▶ EXERCISE TEXT
════════════════
Calorie requirement does changes after losing wt?

I saw HBO documentry wt. loss (btw you can watch it on demand if you have HBO). It has very interesting segment which was focused on calorie requirement after wt. loss. According to them, once you loose wt. one needs to consume 10-20% less calorie than someone who is same ht, wt and age and never gained wt. It is for rest of your life!

Are there any articles on that?

Replies

  • peterodman
    peterodman Posts: 2 Member
    Caloric requirements to maintain a given weight does indeed reduce with lower weight, but where the need for additional caloric restriction post-weight reduction comes from is a mystery. Until they repeal the laws of physics; weight=calories in-calories out
  • Soopatt
    Soopatt Posts: 563 Member
    I read an article on this from one of the forums here - but I can't remember where it was posted - maybe someone else can help.
════════════════
▶ RAW DATA
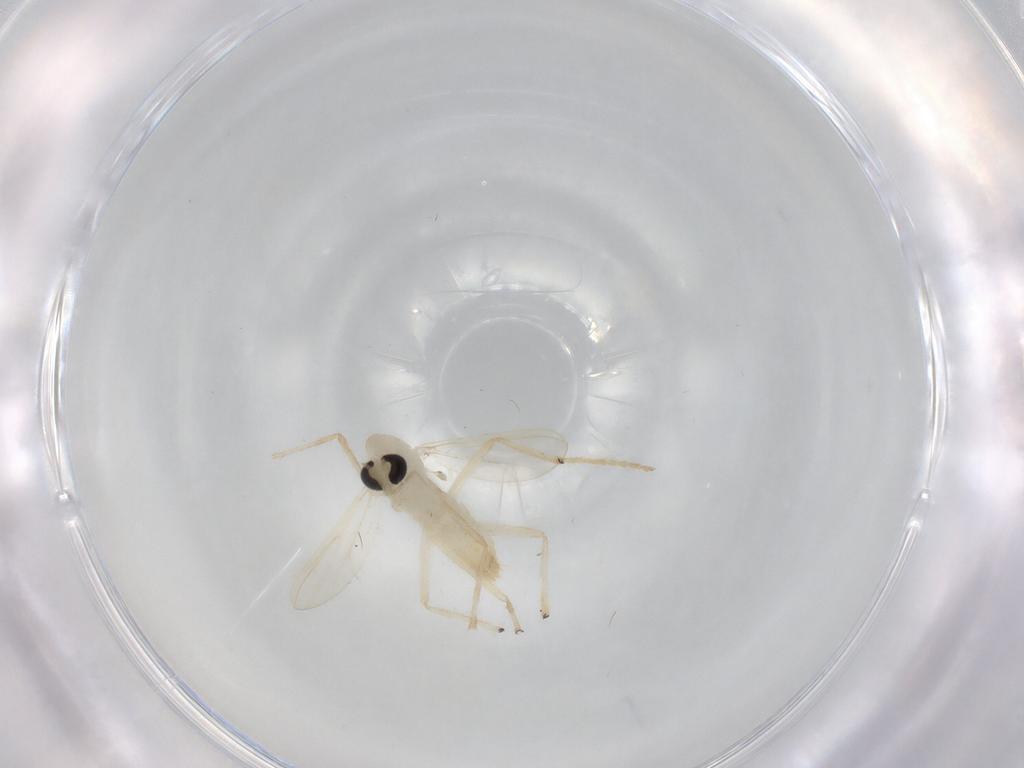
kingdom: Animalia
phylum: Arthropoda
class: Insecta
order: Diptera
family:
════════════════
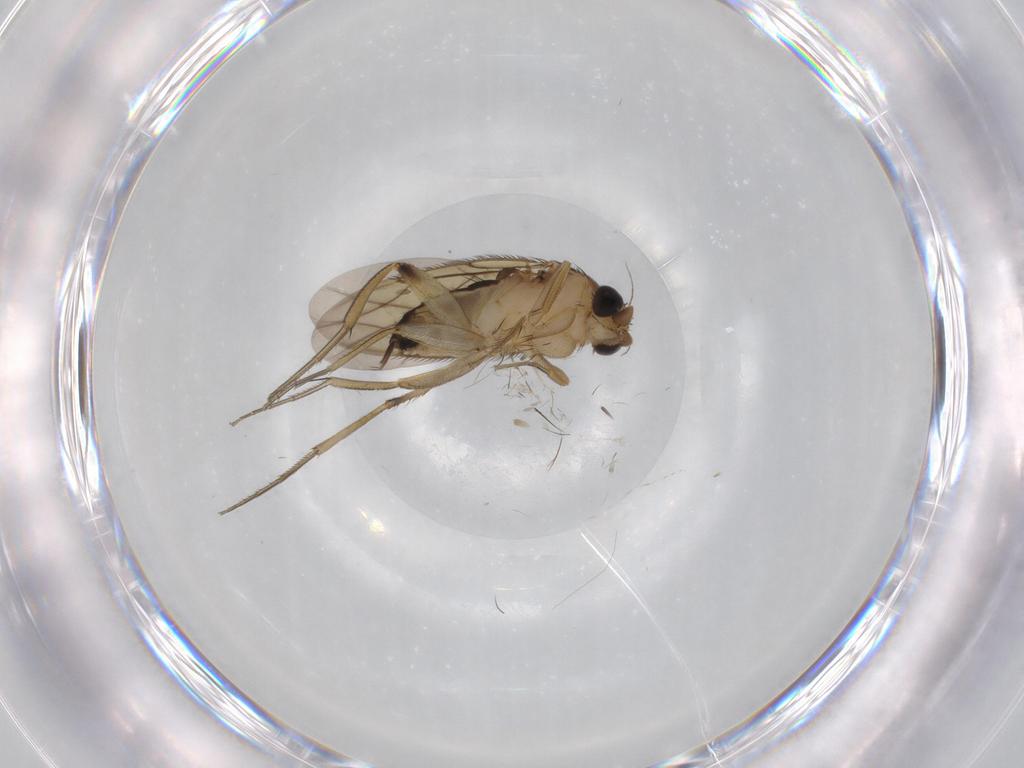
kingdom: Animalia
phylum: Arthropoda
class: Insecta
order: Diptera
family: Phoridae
════════════════
▶ TASK SET
1. From the calorie-needs thread, reproduce the passage from "Calorie requirement does" to "of your life!".
2. In the calorie-needs thread, what three traits does the original post say are shared by the comparison person who never gained weight?

▶ ANSWERS TO THE EXERCISE
1.
Calorie requirement does changes after losing wt?

I saw HBO documentry wt. loss (btw you can watch it on demand if you have HBO). It has very interesting segment which was focused on calorie requirement after wt. loss. According to them, once you loose wt. one needs to consume 10-20% less calorie than someone who is same ht, wt and age and never gained wt. It is for rest of your life!

2. Height (ht), weight (wt), and age.